→ Goal: How many lines in the entries below contain the word "written"? Reply with the number alone.

** Start Records for the exercise **

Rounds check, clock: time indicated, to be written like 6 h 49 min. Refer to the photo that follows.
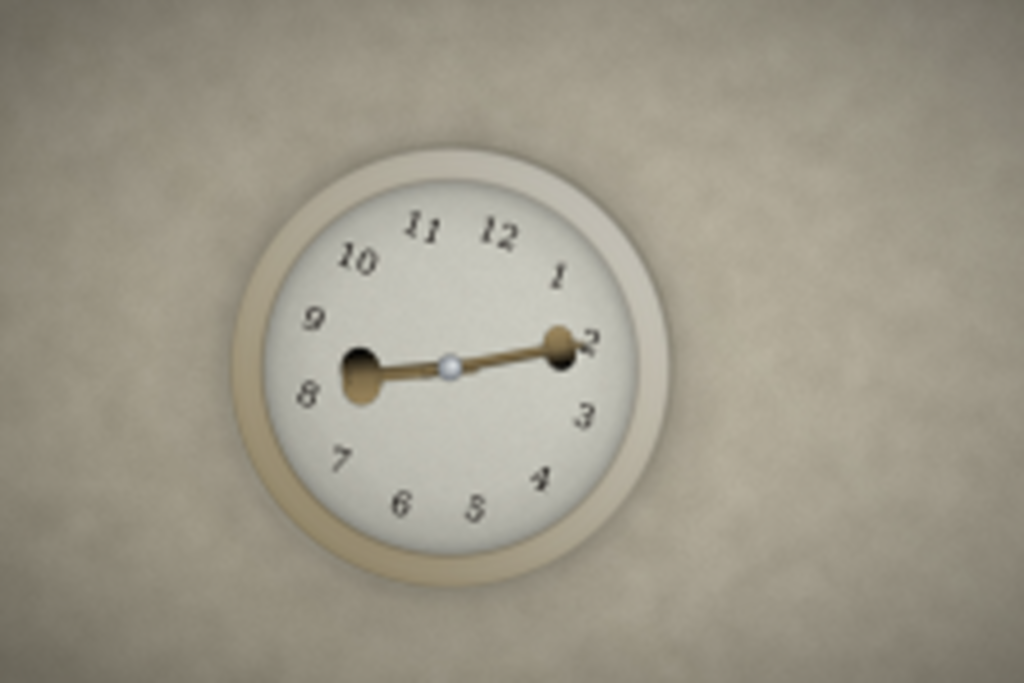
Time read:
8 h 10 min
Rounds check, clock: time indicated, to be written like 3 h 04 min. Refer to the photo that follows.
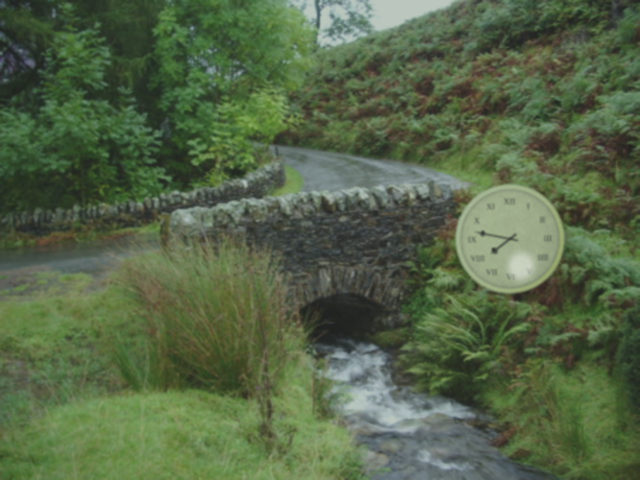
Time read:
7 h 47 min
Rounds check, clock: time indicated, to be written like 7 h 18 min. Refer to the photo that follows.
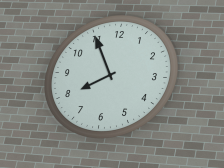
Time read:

** End Records for the exercise **
** Start Records for the exercise **

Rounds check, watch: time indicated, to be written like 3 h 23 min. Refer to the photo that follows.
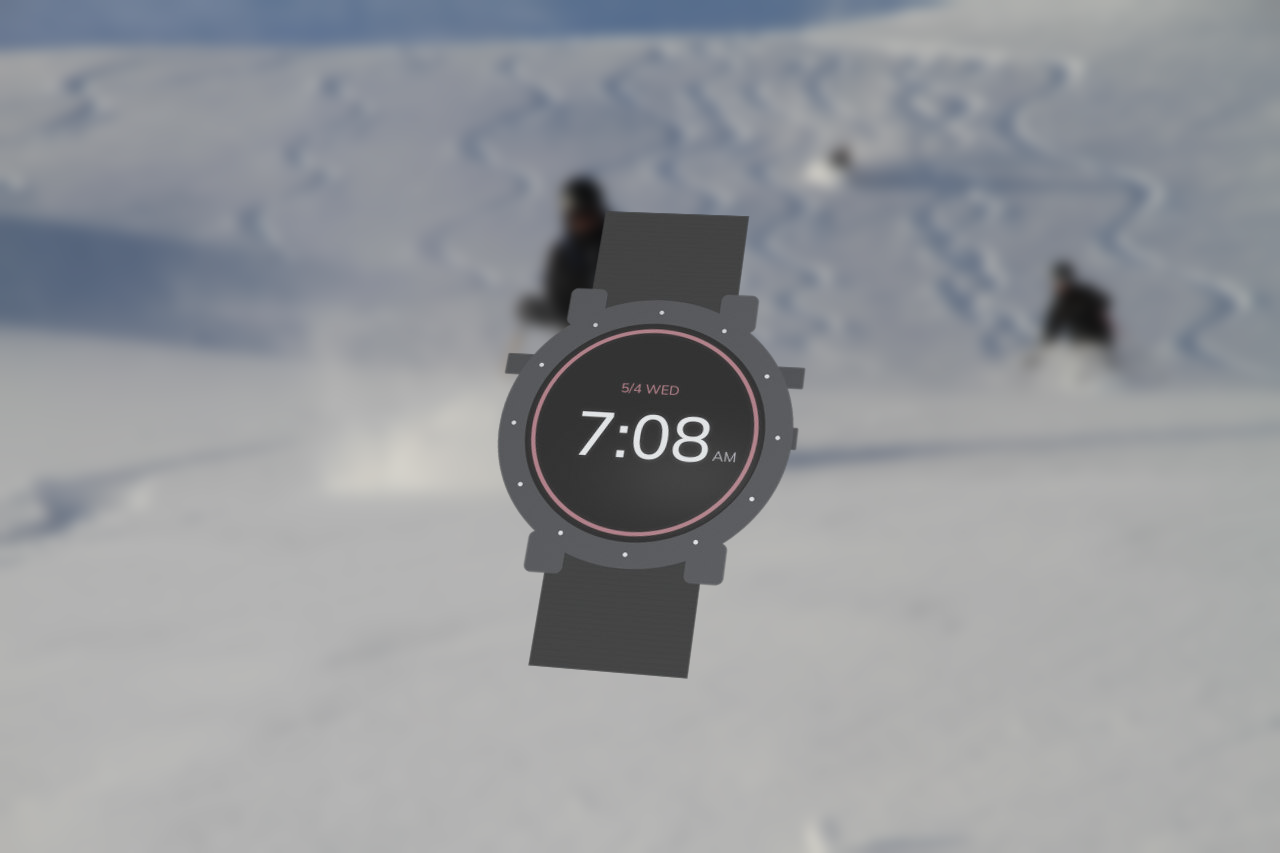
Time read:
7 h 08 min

** End Records for the exercise **
** Start Records for the exercise **

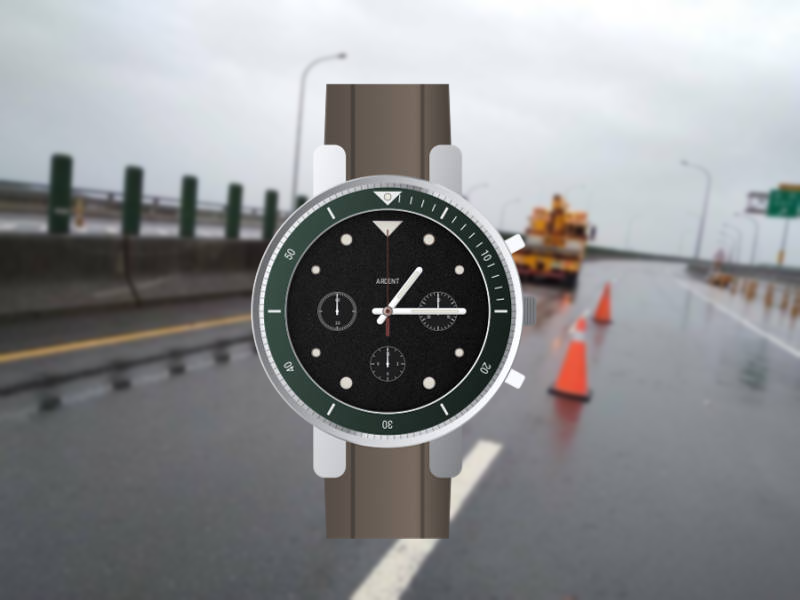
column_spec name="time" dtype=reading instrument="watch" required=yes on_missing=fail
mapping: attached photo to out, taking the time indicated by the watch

** End Records for the exercise **

→ Exercise result: 4